Pulp Fiction
★★★½

Rewatched 20 Aug 2019

Hitmen. Heroin. Rapists. Cheeseburgers. Foot massages. Crime bosses. Leather freaks. Pop-tarts. A boxer. A suitcase. A gold watch. A chopper. Restaurants. Robbers. Gangsters. Pot bellies. The Bible. The soundtrack. The vengeance. The violence. The spectacle. The redemption. 

Just what in the hell is going on here? Don't answer. Just go along with Tarantino pointing that shotgun in your face, because to explain the plot would be to miss the point. The point, however directionless and dragging, is to be swept up in its sprawling, pop-culture-filled mythology, which at its heart is really a bold and colorful exercise in cinematic style. The style is very much the substance, and if you huff that substance long enough, you turn into the ultimate film bro ready to read the Bible cover to cover, striking down your enemies with great vengeance and furious anger. 

PULP FICTION, a reference to all those old, cheap, throwaway glossies, is the kind of disposable entertainment that dares you to step out from being a square and enter a world that's sizzling, puzzling, exhilarating and downright dopey. 

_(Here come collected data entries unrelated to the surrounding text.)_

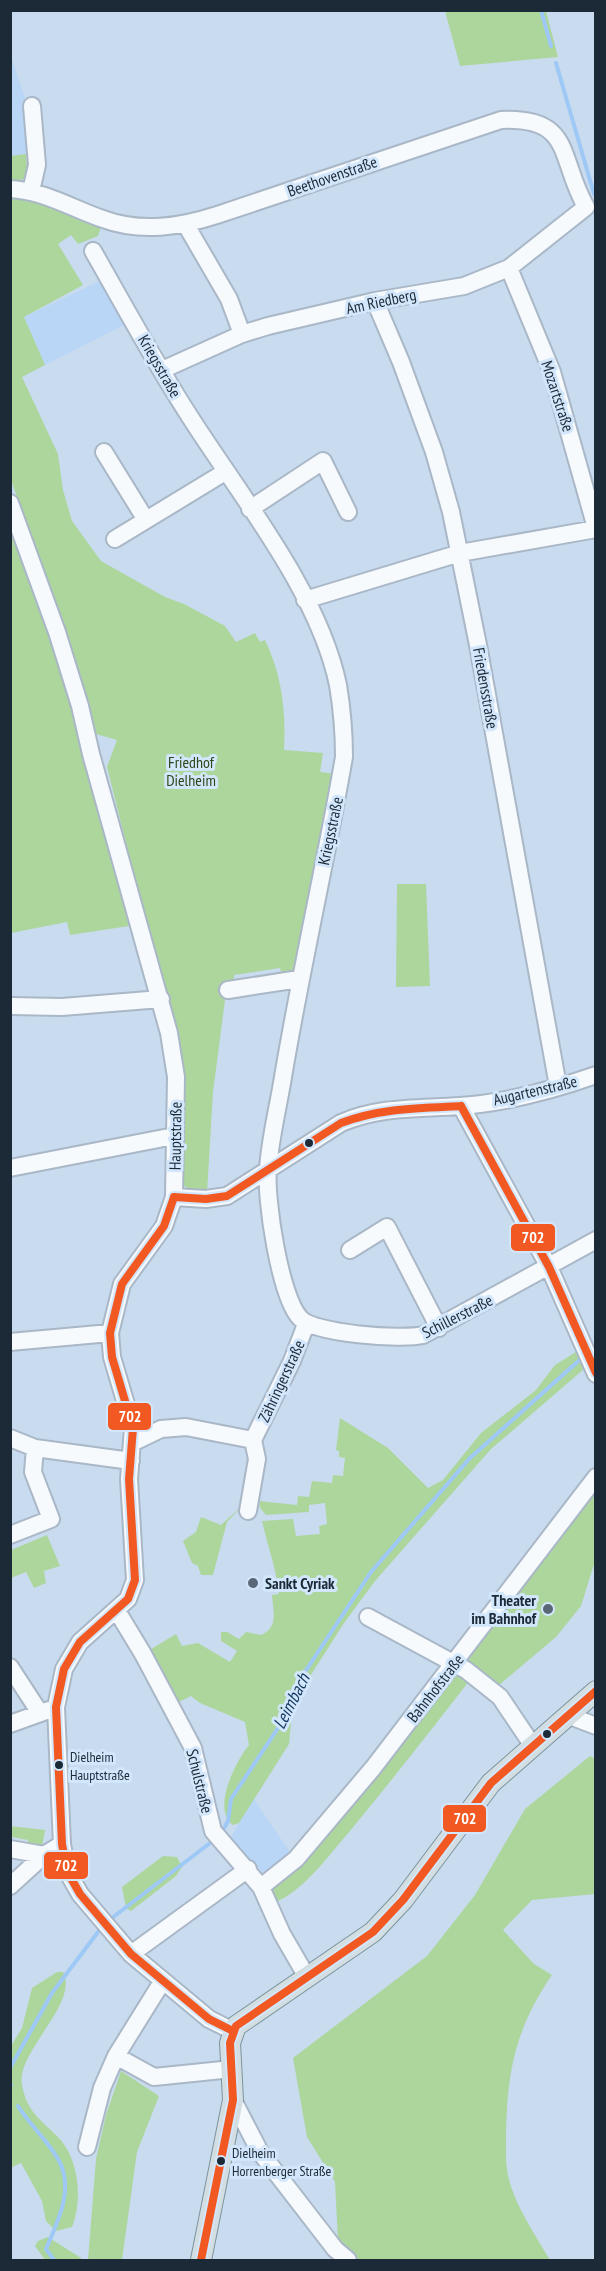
<svg xmlns="http://www.w3.org/2000/svg" width="606" height="2271" font-family="'PT Sans Narrow',sans-serif">
  <style>
    .built { fill: #b9d6f6 }
    .green { fill: #add69c }
    .lines { fill: none; stroke-linecap: round; stroke-linejoin: round }
    .stream { stroke: #9ec8f6; stroke-width: 4 }
    .minor-casing { stroke: #a9b7c7; stroke-width: 20 }
    .major-casing { stroke: #7c949e; stroke-width: 22 }
    .minor { stroke: #f7fafd; stroke-width: 16 }
    .major { stroke: #d2dee1; stroke-width: 20 }
    .bus-1-casing { stroke: #d2e6fc; stroke-width: 12 }
    .bus-1 { stroke: #f25922; stroke-width: 8 }
    .bus-dot { fill: #1c2937; stroke: #d2e6fc; stroke-width: 2 }
    .poi-dot { fill: #596777; stroke: #d2e6fc; stroke-width: 2 }
    .labels { text-anchor: middle; dominant-baseline: central; stroke-width: 6; stroke-linejoin: round; paint-order: stroke }
    .bus-label { font-size: 14px; fill: #1c2937; stroke: #d2e6fc; text-anchor: start }
    .street-label { font-size: 16px; fill: #1c2937; stroke: #d2e6fc }
    .park-label { font-size: 16px; fill: #2f4616; stroke: #d2e6fc }
    .poi-label { font-size: 16px; font-weight: bold; fill: #1c2937; stroke: #d2e6fc; text-anchor: start }
    .water-label { font-size: 18px; font-style: italic; fill: #14395f; stroke: #d2e6fc }
    .line-badge { stroke: #d2e6fc; stroke-width: 2 }
    .badge-label { font-size: 16px; text-anchor: middle; font-weight: bold; fill: #fff }
  </style>
  <rect width="100%" height="100%" fill="#c9dbef"/>
  <path class="built" d="M10,53L25,98L30,138L26,154L11,156Z
    M102,280L124,325L45,365L24,317Z
    M253,1798L290,1852L279,1868L264,1876L256,1873L229,1841Z"/>
  <path class="green" d="M445,11H546L558,57L460,66Z
    M26,154L28,178L11,182L10,156Z
    M10,197L40,202L101,227L98,236L78,244L71,235L58,244L83,285L24,317L45,365L22,377L58,454L63,490L72,521L101,561L165,597L184,604L225,626L236,642L255,633L260,642L265,640C282,675 286,711 284,750L323,753L320,772L335,774L293,974L282,976L280,968L234,975V984L227,985L213,1092L207,1193L192,1191L183,1185L179,1169L151,943L107,767L117,740L96,734L65,633L11,480Z
    M10,520L56,649L129,926L70,935L67,922L11,933Z
    M397,884H426L430,986L396,987Z
    M576,1352L584,1369L491,1449L375,1581L344,1623L293,1703L289,1744L239,1823L233,1825C211,1809 236,1761 249,1745L245,1722L200,1703L191,1696L171,1706L143,1654L176,1634L182,1646L198,1643L230,1662L237,1651L221,1641V1632H227L239,1639L246,1632L261,1635C279,1627 273,1612 272,1595L279,1594C276,1568 268,1547 262,1521L293,1519L296,1536L320,1534L319,1526L327,1524L325,1503L309,1505V1512L266,1515L260,1508L259,1501L297,1505L298,1496L309,1497L312,1481L332,1483L333,1475L343,1476L345,1458L339,1457V1451L336,1450L340,1418L388,1448L428,1488L443,1480L481,1433L536,1390L555,1365Z
    M595,1477V1561L581,1606L556,1637L492,1691L473,1676C433,1728 392,1780 350,1831C327,1857 306,1889 274,1903L271,1896L276,1882Z
    M243,1505L227,1522L213,1575H201L198,1566L192,1563L183,1541L196,1532L201,1517L221,1525Z
    M47,1535L60,1566L44,1571L46,1583L34,1588L26,1572L11,1578V1550Z
    M590,1756L595,1759V1894L532,1900L503,1930L534,1964L552,1975C516,2027 507,2071 506,2134C506,2150 505,2167 510,2183C517,2208 537,2238 550,2260H358L338,2241L335,2182L307,2137L293,2058L427,1956L475,1895L525,1809Z
    M10,1826L45,1830L42,1847H28V1840L11,1837Z
    M163,1856L177,1857L182,1867L176,1876L131,1911L126,1908L122,1887Z
    M57,1972H63C80,2003 15,2053 22,2085C27,2112 40,2119 57,2136C79,2157 83,2200 72,2227L56,2231L46,2221L42,2201L21,2163L10,2168L11,2046L22,2028L32,1988Z
    M121,2071L159,2096L137,2152L122,2260H88L96,2159L106,2115Z
    M48,2237L81,2258V2260H45L35,2246L38,2241Z"/>
  <g class="lines">
    <path class="stream" d="M541,10L551,46
      M556,63L594,194
      M222,1832L228,1821L231,1799L280,1725L289,1696L371,1572L470,1458L584,1356
      M108,1921L214,1840
      M10,2068L52,1993L101,1928
      M10,2084L11,2085
      M18,2106C30,2125 47,2140 58,2159C75,2188 58,2221 46,2249L54,2260"/>
    <defs>
      <path id="minor" d="M10,189C45,191 71,208 103,219C141,233 180,227 217,215L501,120C574,117 558,158 586,207L509,268L464,286L375,301L268,326L242,334L162,370
        M31,191L37,165L32,106
        M186,225L229,299L242,334
        M93,251C125,307 156,365 192,420C242,498 319,593 338,685C342,709 344,733 344,757C325,866 300,974 282,1083C277,1112 270,1140 268,1169C265,1198 280,1297 300,1318C314,1334 402,1340 423,1335L596,1240
        M509,268L552,372L596,528
        M375,301L401,362L434,452L451,512L478,645L558,1086
        M104,452L146,520
        M10,503L57,632L80,706L91,754L169,1033L176,1077L174,1197L164,1226L122,1284L110,1333L112,1357L133,1428L129,1479L135,1580L128,1599L80,1642L64,1669L56,1707L62,1844L67,1871L80,1894L131,1954L209,2019L233,2031
        M250,509L323,461L348,512
        M115,539L225,472
        M305,600L460,553L596,529
        M228,990L299,979
        M10,1006L62,1007L161,999
        M461,1106L549,1267L596,1374
        M10,1168L174,1136
        M174,1197L206,1199L227,1196L341,1123C380,1106 418,1109 460,1106C504,1103 553,1090 596,1075
        M350,1250L387,1227L439,1328
        M10,1342L110,1333
        M10,1438L35,1448L131,1461
        M134,1442L161,1429L186,1427L253,1440L292,1361L306,1324
        M248,1511L257,1459L253,1440
        M10,1535L51,1519L33,1472L35,1448
        M117,1611L143,1654L193,1748L213,1831L261,1887L282,1934L307,1977
        M368,1617L466,1670L500,1697L533,1746
        M10,1667L40,1713
        M570,1716L596,1726
        M10,1724L49,1710
        M10,1849L44,1855
        M10,1886L44,1855L62,1844
        M261,1887L296,1859L373,1768L596,1477
        M131,1954L248,1869
        M116,2056L154,2077L232,2069
        M233,2100L260,2152L335,2249L348,2260
        M87,2147L102,2088L116,2056L162,1982"/>
      <path id="major" d="M201,2260L233,2100L230,2043L236,2026L373,1932L403,1900L491,1783L596,1691"/>
    </defs>
    <use href="#minor" class="minor-casing"/>
    <use href="#major" class="major-casing"/>
    <use href="#minor" class="minor"/>
    <use href="#major" class="major"/>
    <defs>
      <path id="bus-1" d="M461,1106L549,1267L596,1373
        M174,1197L164,1226L122,1284L110,1333L112,1357L133,1428L129,1479L135,1580L128,1599L80,1642L64,1669L56,1707L62,1844L67,1871L80,1894L131,1954L209,2019L233,2031
        M174,1197L206,1199L227,1196L341,1123C380,1108 420,1108 461,1106
        M201,2260L233,2100L230,2043L236,2026L373,1932L403,1900L491,1783L596,1691"/>
    </defs>
    <use href="#bus-1" class="bus-1-casing"/>
    <use href="#bus-1" class="bus-1"/>
  </g>
  <g class="bus-dot">
    <circle cx="309" cy="1143" r="5"/>
    <circle cx="547" cy="1734" r="5"/>
    <circle cx="59" cy="1765" r="5"/>
    <circle cx="221" cy="2161" r="5"/>
  </g>
  <g class="poi-dot">
    <circle cx="253" cy="1583" r="6"/>
    <circle cx="548" cy="1609" r="6"/>
  </g>
  <g class="labels">
    <g class="bus-label">
      <text x="70" y="1757">Dielheim<tspan x="70" dy="18">Hauptstraße</tspan></text>
      <text x="232" y="2153">Dielheim<tspan x="232" dy="18">Horrenberger Straße</tspan></text>
    </g>
    <g class="street-label">
      <text transform="translate(332 176) rotate(-19)">Beethovenstraße</text>
      <text transform="translate(381 301) rotate(-12)">Am Riedberg</text>
      <text transform="translate(160 366) rotate(60)">Kriegsstraße</text>
      <text transform="translate(558 396) rotate(72)">Mozartstraße</text>
      <text transform="translate(486 688) rotate(80)">Friedensstraße</text>
      <text transform="translate(330 831) rotate(-78)">Kriegsstraße</text>
      <text transform="translate(535 1090) rotate(-13)">Augartenstraße</text>
      <text transform="translate(175 1136) rotate(-89)">Hauptstraße</text>
      <text transform="translate(457 1316) rotate(-27)">Schillerstraße</text>
      <text transform="translate(281 1381) rotate(-65)">Zähringerstraße</text>
      <text transform="translate(435 1688) rotate(-52)">Bahnhofstraße</text>
      <text transform="translate(200 1781) rotate(76)">Schulstraße</text>
    </g>
    <g class="park-label">
      <text x="191" y="762">Friedhof<tspan x="191" dy="18">Dielheim</tspan></text>
    </g>
    <g class="poi-label">
      <text x="265" y="1583">Sankt Cyriak</text>
      <text x="536" y="1600" text-anchor="end">Theater<tspan x="536" dy="18">im Bahnhof</tspan></text>
    </g>
    <g class="water-label">
      <text transform="translate(291 1701) rotate(-63)">Leimbach</text>
    </g>
  </g>
  <g class="line-badge">
    <rect x="510" y="1223" width="46" height="29" rx="6" fill="#f25922"/>
    <rect x="107" y="1402" width="45" height="29" rx="6" fill="#f25922"/>
    <rect x="442" y="1804" width="45" height="29" rx="6" fill="#f25922"/>
    <rect x="43" y="1851" width="46" height="29" rx="6" fill="#f25922"/>
  </g>
  <g class="badge-label">
    <text x="533" y="1243">702</text>
    <text x="130" y="1422">702</text>
    <text x="465" y="1824">702</text>
    <text x="66" y="1871">702</text>
  </g>
  <rect width="606" height="2271" fill="none" stroke="#1c2937" stroke-width="24"/>
</svg>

Tarantino doesn't care so much for plot mechanics. It’s a film about texture, not plot, palette, not template. He'd rather get us high on *the way* a story can be told, the way a story becomes folklore by stretching conceits as far as they go, rather than spin anything predictable or easy. He essentially made a live-action cartoon, a carnival hall of mirrors, something that goofily goes on forever without going anywhere particular. It’s not that QT invented nonlinear storytelling, suitcase MacGuffins, or multiple shifting points of view (these techniques long predate the guy). It’s that he re-popularized them for a new audience unfamiliar with these narrative modes, while giving older audiences a trip down pastiche lane by rewarding them with a cornucopia of cinematic references. Think of it like a journey over destination kinda thing, where the reason it’s so highly regarded is because the journey is so irresistibly weird, inventive and ruthlessly original.

Cinephiles love it because it summons the ghosts of old movies and makes a perfect collage out of genre history, and to that Frankensteinian effect it's quite an impressive mosaic of pop and garbage culture all thrown into one. I fiercely wrestle with how brilliant and idiotic this film is. It's exciting and exhausting, thrilling and stupefying. A dazzling pastiche that merges high-brow and low-brow culture together, and while I'm nowhere near as religious about it as many of you, I do appreciate the guts it took to make it. 

It's a classic, a bravado game-changer, a film for dorks, and one that I'm sure I'll keep changing my mind about with each watch.